Those things aren’t up to the language, they’re up to hardware. C is a portable language that runs on many different platforms. Some platforms might have protected memory and trap on out of bounds memory access. Other platforms have a single, flat address space where out of bounds memory access is not an error, it just reads whatever is there since your program has full access to all memory.
The same goes for integer overflow. Some platforms use 1’s complement signed integers, some platforms use 2’s complement. Signed overflow would simply give different answers on these platforms. The standards committee long ago decided that there’s no sensible answer to give which covers all cases, so they declared it undefined behaviour which allows compilers to assume it’ll never happen in practice and make lots of optimizations.
Forcing signed overflow to have a defined behaviour means forcing every single signed arithmetic operation through this path, removing the ability for compilers to combine, reorder, or elide operations. This makes a lot of optimizations impossible.
Most old computer architectures had a much more complete set of hardware exceptions, including cases like integer overflow or out-of-bounds access.
In modern superscalar pipelined CPUs, implementing all the desirable hardware exceptions without reducing the performance remains possible (through speculative execution), but it is more expensive than in simple CPUs.
Because of that, the hardware designers have taken advantage of the popularity gained by languages like C and C++ and almost all modern programming languages, which no longer specify the behavior for various errors, and they omit the required hardware means, to reduce the CPU cost, justifying their decision by the existing programming language standards.

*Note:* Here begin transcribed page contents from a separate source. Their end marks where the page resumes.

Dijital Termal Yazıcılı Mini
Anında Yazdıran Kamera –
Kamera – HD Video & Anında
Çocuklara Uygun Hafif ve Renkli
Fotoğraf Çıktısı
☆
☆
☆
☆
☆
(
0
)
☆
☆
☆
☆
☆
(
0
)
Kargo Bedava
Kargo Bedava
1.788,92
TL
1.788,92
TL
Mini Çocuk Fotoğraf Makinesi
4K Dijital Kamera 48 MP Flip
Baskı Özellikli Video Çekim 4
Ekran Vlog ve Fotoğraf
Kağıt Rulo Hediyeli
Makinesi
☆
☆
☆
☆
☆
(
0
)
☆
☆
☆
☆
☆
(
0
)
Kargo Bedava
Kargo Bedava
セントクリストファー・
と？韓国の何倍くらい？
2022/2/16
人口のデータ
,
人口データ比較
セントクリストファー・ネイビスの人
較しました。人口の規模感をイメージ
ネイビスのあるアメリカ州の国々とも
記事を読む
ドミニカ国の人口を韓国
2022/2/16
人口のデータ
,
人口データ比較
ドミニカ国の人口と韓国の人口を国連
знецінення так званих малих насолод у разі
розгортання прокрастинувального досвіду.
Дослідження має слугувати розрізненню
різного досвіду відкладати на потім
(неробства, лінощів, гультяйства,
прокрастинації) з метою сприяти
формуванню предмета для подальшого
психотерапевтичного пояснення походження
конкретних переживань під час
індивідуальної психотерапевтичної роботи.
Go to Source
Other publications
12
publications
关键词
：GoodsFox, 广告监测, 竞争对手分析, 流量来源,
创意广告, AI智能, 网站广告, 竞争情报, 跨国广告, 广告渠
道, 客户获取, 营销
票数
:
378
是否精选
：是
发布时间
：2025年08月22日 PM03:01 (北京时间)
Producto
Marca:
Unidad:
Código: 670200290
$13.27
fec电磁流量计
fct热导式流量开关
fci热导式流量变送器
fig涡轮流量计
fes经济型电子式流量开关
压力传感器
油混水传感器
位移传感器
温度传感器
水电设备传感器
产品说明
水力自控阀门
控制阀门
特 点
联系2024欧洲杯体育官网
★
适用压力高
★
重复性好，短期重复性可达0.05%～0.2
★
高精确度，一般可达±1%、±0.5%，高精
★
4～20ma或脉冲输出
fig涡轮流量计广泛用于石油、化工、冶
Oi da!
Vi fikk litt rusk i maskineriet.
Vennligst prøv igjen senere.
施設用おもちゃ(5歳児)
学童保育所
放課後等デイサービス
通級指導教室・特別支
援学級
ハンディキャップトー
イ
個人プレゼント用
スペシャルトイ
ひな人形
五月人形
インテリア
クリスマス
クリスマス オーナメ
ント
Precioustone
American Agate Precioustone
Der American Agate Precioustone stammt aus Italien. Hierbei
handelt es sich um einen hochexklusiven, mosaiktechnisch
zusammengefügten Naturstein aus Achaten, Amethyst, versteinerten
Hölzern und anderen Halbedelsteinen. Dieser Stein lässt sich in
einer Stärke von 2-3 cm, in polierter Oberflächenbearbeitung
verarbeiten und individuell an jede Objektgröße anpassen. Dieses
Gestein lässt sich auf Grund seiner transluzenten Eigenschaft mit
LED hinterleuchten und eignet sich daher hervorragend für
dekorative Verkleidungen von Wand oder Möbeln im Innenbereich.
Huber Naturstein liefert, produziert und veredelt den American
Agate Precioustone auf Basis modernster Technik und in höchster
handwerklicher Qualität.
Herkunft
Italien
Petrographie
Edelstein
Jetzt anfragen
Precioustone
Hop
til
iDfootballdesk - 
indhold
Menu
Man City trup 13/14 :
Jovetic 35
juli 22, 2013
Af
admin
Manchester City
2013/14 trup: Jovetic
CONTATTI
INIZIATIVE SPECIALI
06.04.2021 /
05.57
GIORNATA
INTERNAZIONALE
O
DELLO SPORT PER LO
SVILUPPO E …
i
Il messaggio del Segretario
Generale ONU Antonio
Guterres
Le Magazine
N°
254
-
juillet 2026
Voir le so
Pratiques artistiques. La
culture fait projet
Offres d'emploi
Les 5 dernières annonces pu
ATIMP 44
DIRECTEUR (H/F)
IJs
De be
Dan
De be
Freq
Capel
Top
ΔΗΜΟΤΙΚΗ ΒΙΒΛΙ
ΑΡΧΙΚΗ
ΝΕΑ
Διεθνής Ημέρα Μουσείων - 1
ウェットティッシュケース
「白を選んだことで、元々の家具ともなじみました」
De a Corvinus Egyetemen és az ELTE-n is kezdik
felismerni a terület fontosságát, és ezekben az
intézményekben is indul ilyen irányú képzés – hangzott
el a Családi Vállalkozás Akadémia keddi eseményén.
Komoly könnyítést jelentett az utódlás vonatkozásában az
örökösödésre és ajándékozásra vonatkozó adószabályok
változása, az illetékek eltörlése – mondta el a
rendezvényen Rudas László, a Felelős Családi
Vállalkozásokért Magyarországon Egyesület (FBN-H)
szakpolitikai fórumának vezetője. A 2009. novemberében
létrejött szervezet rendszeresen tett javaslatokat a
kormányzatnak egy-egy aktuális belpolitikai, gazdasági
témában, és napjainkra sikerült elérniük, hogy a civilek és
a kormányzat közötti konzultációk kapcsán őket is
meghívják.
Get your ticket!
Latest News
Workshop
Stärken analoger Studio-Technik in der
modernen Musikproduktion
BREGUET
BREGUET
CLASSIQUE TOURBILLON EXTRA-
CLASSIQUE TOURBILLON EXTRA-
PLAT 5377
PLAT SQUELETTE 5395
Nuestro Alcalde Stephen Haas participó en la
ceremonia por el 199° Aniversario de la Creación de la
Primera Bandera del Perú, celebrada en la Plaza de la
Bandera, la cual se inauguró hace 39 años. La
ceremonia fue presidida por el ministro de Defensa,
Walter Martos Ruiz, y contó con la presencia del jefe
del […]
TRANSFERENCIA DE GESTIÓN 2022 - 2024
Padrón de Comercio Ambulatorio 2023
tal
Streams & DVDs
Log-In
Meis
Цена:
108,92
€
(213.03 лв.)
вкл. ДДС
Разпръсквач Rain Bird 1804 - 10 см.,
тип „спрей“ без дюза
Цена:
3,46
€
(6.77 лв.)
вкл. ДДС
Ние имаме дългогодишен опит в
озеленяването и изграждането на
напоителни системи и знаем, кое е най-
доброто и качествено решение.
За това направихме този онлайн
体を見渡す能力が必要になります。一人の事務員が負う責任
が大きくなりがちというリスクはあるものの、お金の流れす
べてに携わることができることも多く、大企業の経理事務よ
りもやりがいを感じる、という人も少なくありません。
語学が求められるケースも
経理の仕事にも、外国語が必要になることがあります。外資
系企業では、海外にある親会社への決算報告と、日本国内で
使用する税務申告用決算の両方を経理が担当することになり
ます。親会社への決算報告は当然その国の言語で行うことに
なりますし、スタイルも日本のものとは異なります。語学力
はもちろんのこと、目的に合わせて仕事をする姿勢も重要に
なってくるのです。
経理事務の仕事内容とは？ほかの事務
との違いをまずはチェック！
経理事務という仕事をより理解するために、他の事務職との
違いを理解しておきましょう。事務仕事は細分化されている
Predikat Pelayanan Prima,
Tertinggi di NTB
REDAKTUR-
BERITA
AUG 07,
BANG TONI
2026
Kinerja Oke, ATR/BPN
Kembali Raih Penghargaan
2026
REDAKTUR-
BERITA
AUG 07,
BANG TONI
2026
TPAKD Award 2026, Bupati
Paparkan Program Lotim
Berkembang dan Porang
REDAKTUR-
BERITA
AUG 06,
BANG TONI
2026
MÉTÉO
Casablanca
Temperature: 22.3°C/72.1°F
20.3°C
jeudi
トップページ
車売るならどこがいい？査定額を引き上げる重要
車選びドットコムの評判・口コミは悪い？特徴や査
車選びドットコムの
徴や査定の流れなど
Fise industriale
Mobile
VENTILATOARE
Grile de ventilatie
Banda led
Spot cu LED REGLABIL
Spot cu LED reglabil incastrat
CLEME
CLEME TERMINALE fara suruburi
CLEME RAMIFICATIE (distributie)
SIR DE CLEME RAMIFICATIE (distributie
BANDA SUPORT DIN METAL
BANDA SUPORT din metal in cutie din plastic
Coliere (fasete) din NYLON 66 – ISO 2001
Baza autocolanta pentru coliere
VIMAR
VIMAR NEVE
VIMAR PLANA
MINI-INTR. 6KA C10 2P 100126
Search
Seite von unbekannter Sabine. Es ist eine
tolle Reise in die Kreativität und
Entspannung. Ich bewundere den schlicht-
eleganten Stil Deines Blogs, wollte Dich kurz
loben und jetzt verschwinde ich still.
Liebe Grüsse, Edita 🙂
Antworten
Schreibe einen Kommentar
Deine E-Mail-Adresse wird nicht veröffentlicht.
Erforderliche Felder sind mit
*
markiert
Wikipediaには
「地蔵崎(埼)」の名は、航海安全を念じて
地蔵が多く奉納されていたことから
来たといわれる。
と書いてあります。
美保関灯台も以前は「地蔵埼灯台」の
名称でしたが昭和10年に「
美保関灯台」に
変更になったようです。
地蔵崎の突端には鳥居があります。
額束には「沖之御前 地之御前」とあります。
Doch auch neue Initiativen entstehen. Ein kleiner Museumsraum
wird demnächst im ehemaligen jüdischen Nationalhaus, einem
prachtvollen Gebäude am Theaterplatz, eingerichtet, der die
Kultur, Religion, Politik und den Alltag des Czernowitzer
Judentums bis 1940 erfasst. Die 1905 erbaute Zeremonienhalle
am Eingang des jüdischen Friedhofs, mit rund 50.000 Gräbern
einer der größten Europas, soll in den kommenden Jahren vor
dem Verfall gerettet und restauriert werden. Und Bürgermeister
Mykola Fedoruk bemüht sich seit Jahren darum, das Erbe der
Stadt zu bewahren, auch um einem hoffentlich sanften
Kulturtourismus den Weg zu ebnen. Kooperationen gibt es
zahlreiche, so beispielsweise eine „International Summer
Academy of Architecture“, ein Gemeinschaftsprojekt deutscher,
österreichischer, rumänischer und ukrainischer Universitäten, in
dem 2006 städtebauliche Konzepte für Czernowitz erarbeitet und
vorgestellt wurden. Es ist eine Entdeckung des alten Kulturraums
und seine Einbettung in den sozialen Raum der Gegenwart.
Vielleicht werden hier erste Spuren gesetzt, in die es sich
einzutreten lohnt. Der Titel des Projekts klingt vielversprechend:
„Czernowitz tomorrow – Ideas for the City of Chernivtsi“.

The correct way to solve this would have been to include in all programming language standards well-defined and uniform behaviors for all erroneous conditions, which would have forced the CPU designers to provide efficient means to detect such conditions, like they are forced to implement the IEEE standard for floating-point arithmetic, despite their desire to provide unreliable arithmetic, which is cheaper and which could win benchmarks by cheating.
CPU designers don't like having their hand forced like that. If you create a new standard forcing them to add extra hardware to their designs, they'll skip your standard and target the older one (which has way more software marketshare anyway). They will absolutely bend over backwards to save a few cycles here and a few transistors there, just so they can cram in an extra feature or claim a better score on some microbenchmark. They absolutely do not care at all about making life easier for low-level programmers, hardware testers, or compiler writers.
> In modern superscalar pipelined CPUs, implementing all the desirable hardware exceptions without reducing the performance remains possible (through speculative execution), but it is more expensive than in simple CPUs.
Yeah, and that's how you get security vulnerabilities!
The same goes for integer overflow. Some platforms use 1’s complement signed integers, some platforms use 2’s complement. Signed overflow would simply give different answers on these platforms. The standards committee long ago decided that there’s no sensible answer to give which covers all cases, so they declared it undefined behaviour which allows compilers to assume it’ll never happen in practice and make lots of optimizations.
Forcing signed overflow to have a defined behaviour means forcing every single signed arithmetic operation through this path, removing the ability for compilers to combine, reorder, or elide operations. This makes a lot of optimizations impossible.